To do |
Could you put only the lines between the one holding "sample entry 12,38" and the one holding "Observed: 4,28", inclusive, into a numbered list, leaving out any blank lines?

### Given entries ###

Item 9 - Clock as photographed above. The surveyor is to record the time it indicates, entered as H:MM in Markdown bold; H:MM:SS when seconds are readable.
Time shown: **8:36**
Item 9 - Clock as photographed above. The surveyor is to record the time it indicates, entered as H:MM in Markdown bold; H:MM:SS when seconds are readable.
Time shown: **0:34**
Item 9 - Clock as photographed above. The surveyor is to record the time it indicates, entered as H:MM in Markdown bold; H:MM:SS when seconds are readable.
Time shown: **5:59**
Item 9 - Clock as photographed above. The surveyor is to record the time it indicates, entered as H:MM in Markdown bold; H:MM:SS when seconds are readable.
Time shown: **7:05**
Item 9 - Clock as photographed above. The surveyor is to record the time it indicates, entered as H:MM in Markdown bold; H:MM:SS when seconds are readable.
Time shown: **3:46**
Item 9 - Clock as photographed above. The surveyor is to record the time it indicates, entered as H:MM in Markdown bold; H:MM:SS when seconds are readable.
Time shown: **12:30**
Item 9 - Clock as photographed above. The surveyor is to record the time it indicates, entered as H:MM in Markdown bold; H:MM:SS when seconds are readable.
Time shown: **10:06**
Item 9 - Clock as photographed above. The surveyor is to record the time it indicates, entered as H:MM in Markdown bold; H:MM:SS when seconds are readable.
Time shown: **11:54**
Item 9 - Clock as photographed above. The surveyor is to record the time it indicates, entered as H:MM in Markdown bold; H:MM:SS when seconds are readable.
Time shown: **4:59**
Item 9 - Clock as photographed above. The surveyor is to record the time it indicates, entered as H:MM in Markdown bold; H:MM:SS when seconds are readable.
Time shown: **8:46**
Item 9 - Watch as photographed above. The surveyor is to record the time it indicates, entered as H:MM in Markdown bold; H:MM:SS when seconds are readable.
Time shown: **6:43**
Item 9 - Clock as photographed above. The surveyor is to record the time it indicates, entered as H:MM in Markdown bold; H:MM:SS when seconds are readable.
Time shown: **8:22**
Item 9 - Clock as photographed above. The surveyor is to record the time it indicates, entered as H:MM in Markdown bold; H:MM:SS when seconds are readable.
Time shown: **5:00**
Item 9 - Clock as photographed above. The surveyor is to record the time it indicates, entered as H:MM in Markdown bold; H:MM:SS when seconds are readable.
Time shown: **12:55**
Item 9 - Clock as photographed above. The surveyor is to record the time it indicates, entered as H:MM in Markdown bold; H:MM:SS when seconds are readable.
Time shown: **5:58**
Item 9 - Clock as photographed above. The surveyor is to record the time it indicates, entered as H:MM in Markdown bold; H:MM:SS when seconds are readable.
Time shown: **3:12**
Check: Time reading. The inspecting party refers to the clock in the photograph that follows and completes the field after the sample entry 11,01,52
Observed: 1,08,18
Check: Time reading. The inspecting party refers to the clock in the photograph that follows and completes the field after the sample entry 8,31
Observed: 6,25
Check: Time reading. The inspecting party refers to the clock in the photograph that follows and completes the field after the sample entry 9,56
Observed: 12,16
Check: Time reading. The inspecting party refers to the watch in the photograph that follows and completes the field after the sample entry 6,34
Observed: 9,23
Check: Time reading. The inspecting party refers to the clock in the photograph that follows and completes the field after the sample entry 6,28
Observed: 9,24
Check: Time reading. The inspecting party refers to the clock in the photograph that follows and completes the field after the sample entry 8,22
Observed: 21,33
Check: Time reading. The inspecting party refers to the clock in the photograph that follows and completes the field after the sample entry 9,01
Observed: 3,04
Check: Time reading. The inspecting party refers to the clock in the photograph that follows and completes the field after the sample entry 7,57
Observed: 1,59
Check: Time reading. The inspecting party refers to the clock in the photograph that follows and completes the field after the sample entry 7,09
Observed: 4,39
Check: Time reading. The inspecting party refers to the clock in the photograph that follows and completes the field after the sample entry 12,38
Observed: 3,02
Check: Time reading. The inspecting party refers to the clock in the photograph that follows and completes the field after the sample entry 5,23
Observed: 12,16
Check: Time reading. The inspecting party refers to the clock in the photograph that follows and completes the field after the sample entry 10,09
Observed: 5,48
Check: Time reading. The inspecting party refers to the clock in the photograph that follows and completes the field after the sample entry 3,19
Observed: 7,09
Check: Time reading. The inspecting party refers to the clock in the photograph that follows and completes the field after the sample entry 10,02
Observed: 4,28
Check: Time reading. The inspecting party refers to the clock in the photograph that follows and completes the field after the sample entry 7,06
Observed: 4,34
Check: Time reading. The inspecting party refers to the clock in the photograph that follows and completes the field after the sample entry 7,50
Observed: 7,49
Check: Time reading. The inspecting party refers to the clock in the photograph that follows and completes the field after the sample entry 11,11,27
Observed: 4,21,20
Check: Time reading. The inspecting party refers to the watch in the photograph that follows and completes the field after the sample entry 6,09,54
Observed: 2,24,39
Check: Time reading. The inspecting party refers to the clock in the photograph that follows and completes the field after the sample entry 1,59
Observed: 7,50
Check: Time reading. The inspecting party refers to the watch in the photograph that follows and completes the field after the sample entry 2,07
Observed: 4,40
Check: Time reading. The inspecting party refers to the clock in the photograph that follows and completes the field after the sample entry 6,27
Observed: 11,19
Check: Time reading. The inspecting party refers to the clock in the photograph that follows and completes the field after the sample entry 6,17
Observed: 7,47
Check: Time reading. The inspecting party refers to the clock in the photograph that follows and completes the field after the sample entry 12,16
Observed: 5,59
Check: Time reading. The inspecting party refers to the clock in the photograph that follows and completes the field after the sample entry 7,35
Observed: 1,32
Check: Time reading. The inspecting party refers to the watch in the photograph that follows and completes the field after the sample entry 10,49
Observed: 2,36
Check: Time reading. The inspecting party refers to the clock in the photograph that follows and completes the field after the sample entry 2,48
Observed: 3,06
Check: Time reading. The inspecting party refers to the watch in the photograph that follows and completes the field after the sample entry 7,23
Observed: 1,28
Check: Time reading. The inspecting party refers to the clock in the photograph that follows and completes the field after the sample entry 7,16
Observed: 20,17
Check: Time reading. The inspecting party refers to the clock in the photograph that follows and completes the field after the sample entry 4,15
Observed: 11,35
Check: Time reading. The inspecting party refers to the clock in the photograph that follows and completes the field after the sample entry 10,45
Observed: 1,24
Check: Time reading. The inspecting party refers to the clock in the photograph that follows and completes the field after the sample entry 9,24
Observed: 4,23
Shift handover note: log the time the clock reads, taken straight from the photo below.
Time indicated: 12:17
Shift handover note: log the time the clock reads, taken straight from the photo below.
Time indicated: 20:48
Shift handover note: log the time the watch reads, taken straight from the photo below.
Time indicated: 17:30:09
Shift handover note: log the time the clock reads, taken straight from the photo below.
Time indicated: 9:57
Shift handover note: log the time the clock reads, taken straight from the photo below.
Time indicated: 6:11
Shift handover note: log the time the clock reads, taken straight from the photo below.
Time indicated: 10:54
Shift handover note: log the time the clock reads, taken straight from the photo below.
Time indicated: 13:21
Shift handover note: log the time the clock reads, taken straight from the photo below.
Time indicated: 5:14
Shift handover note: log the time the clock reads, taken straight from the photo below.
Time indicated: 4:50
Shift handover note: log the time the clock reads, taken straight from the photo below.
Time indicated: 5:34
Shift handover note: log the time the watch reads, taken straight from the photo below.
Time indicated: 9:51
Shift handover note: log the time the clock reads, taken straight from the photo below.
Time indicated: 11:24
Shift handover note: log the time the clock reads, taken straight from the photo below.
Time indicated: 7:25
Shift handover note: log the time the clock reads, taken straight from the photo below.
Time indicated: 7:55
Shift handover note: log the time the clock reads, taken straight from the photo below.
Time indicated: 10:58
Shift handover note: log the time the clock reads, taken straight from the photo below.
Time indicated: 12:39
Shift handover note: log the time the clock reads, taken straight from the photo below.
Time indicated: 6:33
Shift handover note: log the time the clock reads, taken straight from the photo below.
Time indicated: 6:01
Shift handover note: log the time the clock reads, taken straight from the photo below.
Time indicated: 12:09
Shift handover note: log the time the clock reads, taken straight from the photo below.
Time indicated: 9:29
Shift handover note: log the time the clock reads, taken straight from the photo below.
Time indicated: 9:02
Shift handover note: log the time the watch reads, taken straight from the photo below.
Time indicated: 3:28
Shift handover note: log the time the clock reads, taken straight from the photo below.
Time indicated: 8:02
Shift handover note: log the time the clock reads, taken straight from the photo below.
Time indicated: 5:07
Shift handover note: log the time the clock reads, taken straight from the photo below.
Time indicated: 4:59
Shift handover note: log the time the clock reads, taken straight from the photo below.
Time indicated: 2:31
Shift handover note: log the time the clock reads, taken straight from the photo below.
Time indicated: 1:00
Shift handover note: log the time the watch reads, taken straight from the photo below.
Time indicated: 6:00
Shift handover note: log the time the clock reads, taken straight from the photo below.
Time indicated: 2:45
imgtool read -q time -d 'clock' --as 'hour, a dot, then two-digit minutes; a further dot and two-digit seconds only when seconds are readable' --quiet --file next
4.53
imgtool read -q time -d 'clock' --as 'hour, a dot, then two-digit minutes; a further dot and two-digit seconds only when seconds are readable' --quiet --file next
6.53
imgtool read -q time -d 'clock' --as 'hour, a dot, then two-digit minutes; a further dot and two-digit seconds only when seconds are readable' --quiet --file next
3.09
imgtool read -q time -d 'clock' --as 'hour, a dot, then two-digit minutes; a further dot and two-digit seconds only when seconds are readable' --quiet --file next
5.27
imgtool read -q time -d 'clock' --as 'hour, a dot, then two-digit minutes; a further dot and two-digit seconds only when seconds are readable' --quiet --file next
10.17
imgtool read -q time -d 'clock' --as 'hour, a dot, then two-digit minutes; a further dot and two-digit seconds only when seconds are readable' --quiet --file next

###

Task solution |
1. Check: Time reading. The inspecting party refers to the clock in the photograph that follows and completes the field after the sample entry 12,38
2. Observed: 3,02
3. Check: Time reading. The inspecting party refers to the clock in the photograph that follows and completes the field after the sample entry 5,23
4. Observed: 12,16
5. Check: Time reading. The inspecting party refers to the clock in the photograph that follows and completes the field after the sample entry 10,09
6. Observed: 5,48
7. Check: Time reading. The inspecting party refers to the clock in the photograph that follows and completes the field after the sample entry 3,19
8. Observed: 7,09
9. Check: Time reading. The inspecting party refers to the clock in the photograph that follows and completes the field after the sample entry 10,02
10. Observed: 4,28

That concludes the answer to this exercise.